Problem requirements:
Nothing in the entries should change; repeat them exactly.

[Saved data entries]
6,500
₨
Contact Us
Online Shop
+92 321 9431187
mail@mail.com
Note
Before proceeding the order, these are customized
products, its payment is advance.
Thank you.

Answer space:
6,500
₨
Contact Us
Online Shop
+92 321 9431187
mail@mail.com
Note
Before proceeding the order, these are customized
products, its payment is advance.
Thank you.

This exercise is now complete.